# Task prompt
Pull out the lines of material below, starting at the line containing "assuring you quicker" and ending at the line containing "Matthew Gelaude", with both of those lines included. Copy each line word for word.

Dataset entries
== == ==

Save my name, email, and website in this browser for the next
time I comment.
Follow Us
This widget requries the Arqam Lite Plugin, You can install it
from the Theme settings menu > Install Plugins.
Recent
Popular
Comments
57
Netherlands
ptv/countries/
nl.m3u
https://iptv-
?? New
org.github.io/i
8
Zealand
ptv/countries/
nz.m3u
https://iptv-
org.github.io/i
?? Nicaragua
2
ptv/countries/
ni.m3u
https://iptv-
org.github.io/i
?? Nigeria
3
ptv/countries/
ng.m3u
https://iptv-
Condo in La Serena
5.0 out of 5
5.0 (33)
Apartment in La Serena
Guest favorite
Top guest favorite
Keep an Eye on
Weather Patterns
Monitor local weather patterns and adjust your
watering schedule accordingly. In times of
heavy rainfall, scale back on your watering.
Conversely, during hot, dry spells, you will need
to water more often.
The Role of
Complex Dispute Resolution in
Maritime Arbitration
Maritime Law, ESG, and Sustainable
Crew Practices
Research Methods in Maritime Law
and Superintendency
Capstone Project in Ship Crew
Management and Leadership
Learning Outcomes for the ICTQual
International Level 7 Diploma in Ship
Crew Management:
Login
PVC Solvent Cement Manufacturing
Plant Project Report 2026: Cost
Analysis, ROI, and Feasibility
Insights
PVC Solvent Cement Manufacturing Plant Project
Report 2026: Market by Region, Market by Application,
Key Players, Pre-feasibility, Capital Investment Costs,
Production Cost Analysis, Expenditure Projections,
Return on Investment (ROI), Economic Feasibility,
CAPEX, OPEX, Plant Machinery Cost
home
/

== == ==

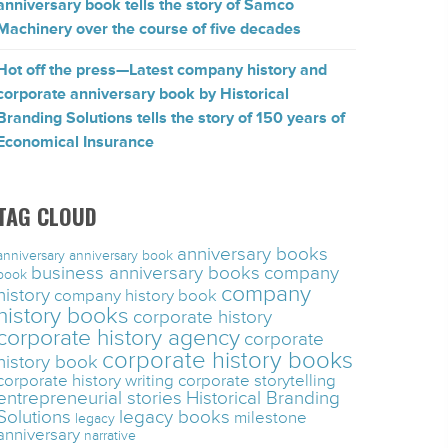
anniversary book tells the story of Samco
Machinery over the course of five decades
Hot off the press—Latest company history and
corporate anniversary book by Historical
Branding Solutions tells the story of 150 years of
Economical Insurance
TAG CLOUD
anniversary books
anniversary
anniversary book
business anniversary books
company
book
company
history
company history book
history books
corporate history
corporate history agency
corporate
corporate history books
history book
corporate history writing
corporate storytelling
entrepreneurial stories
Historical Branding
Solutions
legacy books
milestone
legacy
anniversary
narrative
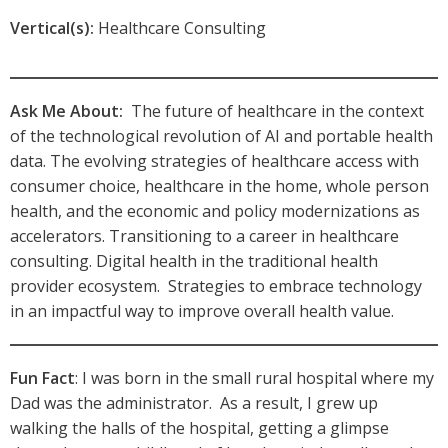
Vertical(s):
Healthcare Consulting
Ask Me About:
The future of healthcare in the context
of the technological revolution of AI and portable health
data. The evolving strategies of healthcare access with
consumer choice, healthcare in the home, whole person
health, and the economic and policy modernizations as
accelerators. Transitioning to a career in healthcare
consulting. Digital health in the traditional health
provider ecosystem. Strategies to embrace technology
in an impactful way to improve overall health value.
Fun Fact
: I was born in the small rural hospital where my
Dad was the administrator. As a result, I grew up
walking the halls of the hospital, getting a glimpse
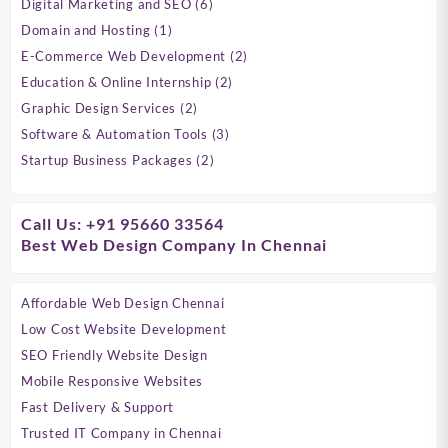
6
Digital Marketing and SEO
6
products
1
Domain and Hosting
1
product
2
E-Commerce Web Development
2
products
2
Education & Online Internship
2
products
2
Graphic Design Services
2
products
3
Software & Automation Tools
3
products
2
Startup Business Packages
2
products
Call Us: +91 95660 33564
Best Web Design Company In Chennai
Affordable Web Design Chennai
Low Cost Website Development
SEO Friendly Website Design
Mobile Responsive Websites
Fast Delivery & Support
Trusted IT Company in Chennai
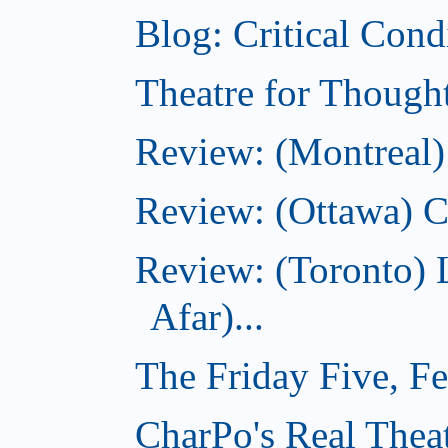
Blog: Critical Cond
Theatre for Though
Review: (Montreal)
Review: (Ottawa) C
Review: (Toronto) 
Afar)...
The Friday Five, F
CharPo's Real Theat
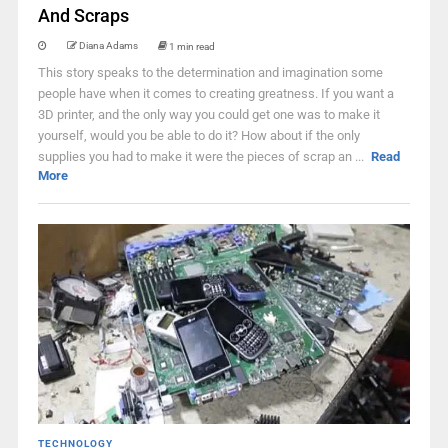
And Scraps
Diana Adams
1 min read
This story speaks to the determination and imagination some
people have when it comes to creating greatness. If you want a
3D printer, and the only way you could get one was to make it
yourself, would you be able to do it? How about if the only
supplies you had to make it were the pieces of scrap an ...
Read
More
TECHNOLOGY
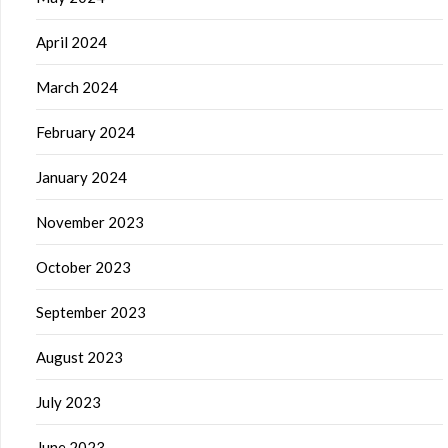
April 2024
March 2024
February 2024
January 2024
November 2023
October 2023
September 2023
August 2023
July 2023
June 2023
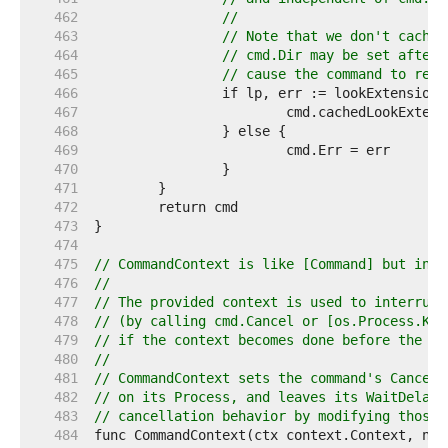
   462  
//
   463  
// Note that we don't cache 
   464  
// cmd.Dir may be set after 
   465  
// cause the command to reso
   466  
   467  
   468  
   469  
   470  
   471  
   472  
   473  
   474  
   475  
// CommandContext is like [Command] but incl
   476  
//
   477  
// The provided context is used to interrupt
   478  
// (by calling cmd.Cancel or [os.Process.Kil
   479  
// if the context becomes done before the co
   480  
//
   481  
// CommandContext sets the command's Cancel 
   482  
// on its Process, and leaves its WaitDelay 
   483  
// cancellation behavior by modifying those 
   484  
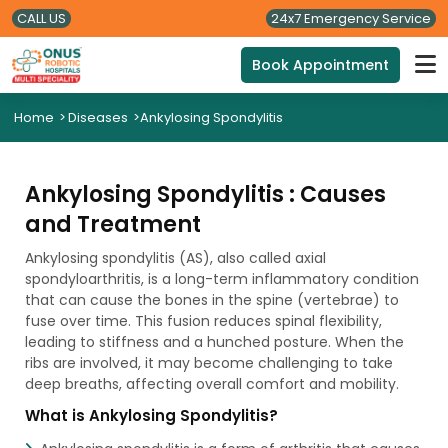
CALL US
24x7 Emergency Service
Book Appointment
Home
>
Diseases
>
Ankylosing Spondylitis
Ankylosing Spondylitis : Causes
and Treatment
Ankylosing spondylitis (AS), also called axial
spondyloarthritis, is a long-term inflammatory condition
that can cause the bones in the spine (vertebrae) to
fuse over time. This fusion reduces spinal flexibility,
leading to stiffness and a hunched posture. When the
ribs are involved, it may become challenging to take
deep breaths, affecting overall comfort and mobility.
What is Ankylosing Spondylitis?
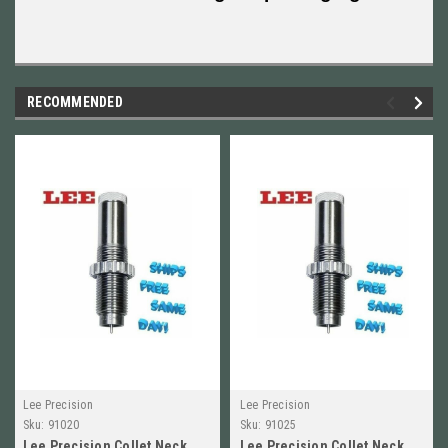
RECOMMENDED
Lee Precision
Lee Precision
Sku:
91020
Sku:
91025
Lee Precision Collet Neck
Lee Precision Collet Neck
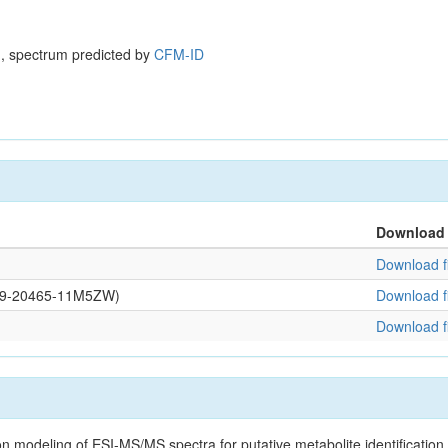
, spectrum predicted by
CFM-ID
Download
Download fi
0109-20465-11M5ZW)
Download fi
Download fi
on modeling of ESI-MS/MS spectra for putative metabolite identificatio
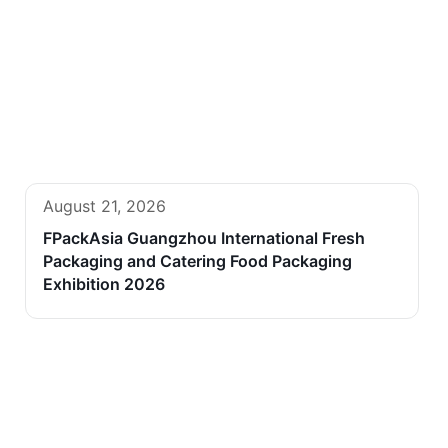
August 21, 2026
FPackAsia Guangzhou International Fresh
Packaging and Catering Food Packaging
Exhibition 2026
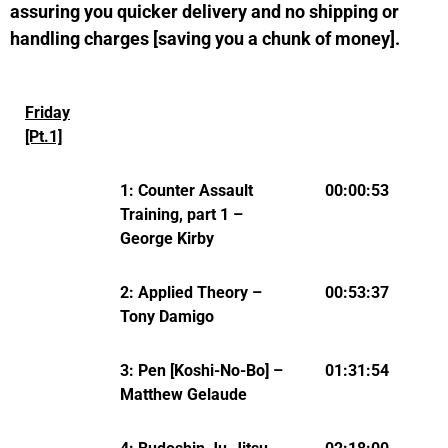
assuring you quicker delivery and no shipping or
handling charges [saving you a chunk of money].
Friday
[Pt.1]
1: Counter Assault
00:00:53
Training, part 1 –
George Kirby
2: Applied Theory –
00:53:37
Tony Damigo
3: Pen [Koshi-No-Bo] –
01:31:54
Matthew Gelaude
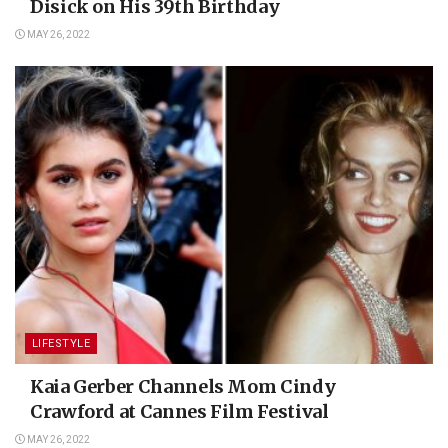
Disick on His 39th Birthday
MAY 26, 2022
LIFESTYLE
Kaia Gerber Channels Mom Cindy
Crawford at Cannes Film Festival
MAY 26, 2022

== == ==

# Answer box
assuring you quicker delivery and no shipping or
handling charges [saving you a chunk of money].
Friday
[Pt.1]
1: Counter Assault
00:00:53
Training, part 1 –
George Kirby
2: Applied Theory –
00:53:37
Tony Damigo
3: Pen [Koshi-No-Bo] –
01:31:54
Matthew Gelaude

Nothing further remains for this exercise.